### Task
Pick out every line in the items below that contains the string "tiên", treating uppercase and lowercase as different.

(Text data extracted from pages)
- - - -
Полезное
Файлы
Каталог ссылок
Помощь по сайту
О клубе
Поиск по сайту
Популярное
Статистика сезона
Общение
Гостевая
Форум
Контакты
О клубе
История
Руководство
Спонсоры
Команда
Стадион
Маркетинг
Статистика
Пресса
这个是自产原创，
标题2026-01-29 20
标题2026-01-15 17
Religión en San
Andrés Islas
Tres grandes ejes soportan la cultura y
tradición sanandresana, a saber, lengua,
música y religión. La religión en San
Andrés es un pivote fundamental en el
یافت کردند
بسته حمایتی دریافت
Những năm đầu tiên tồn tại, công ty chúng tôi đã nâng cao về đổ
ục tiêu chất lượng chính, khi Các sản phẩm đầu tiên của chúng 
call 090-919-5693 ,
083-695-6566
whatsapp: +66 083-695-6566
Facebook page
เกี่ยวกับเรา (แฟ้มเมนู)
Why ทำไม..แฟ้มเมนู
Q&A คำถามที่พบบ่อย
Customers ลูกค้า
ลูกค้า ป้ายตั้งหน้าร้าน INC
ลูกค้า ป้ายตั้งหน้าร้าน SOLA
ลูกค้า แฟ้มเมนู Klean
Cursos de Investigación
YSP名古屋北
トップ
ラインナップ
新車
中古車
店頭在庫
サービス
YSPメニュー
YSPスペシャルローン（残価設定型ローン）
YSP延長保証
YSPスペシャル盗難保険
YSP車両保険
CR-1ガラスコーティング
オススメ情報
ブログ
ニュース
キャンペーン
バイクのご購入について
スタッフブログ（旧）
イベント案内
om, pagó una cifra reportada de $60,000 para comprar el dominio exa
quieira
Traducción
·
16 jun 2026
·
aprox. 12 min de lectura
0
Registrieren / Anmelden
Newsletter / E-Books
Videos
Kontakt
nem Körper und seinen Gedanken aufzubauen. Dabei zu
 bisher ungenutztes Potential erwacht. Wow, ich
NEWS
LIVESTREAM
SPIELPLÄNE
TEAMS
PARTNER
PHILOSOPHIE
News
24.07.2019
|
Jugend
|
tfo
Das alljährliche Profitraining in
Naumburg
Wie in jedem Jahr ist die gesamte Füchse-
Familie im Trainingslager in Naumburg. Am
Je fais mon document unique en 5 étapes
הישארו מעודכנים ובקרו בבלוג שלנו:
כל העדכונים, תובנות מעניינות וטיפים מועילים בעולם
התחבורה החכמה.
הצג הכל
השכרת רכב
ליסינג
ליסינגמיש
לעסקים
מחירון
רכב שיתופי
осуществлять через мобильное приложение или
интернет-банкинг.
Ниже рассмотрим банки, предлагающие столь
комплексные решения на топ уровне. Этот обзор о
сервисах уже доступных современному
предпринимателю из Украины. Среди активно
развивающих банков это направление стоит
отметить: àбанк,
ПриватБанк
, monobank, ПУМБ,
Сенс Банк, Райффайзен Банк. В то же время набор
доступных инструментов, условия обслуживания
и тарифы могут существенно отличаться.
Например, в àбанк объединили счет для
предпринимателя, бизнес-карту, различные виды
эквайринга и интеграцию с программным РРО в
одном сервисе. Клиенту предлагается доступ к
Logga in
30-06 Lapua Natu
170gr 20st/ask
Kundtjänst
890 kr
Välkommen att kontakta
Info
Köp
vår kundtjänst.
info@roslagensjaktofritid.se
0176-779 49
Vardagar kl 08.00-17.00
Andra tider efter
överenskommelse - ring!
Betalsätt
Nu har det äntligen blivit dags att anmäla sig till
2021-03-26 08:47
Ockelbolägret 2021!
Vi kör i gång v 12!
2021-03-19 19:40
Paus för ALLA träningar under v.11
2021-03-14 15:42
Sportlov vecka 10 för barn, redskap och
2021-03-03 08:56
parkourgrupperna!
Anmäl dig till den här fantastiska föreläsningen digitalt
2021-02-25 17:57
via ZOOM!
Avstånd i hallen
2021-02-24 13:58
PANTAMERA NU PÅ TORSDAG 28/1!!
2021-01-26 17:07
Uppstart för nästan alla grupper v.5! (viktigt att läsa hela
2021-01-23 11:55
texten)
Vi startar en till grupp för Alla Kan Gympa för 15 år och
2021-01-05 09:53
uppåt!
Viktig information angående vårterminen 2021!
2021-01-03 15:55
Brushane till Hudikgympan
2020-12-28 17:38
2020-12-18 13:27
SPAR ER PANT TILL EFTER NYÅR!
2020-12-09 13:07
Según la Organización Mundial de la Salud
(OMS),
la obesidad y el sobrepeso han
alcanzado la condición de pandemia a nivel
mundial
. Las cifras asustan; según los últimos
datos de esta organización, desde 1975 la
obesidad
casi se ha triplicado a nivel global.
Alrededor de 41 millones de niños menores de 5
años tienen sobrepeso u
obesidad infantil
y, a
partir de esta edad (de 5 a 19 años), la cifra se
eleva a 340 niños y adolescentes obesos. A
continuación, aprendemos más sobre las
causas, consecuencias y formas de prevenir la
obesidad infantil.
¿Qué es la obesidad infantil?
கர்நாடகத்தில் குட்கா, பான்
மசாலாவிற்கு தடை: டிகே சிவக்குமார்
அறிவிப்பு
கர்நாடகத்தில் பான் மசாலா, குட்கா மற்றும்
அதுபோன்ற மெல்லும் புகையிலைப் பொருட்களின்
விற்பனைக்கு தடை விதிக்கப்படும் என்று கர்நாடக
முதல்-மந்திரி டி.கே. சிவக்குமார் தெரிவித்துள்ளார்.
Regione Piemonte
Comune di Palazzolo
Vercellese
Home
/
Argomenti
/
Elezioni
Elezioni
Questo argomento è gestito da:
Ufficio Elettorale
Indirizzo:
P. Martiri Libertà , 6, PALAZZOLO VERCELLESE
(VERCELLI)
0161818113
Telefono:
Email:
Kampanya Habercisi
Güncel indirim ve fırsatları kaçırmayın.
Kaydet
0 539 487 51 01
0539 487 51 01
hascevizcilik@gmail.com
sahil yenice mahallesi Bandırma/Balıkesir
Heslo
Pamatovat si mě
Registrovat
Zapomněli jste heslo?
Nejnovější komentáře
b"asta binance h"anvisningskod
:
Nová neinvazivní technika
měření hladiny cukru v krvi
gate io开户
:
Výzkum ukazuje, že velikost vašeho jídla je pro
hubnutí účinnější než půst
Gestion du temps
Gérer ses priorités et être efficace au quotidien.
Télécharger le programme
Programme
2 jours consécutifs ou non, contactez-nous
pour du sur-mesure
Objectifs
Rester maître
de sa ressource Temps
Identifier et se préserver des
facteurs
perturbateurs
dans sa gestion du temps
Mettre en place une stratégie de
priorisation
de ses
- - - -
### Answer space
Những năm đầu tiên tồn tại, công ty chúng tôi đã nâng cao về đổ
ục tiêu chất lượng chính, khi Các sản phẩm đầu tiên của chúng 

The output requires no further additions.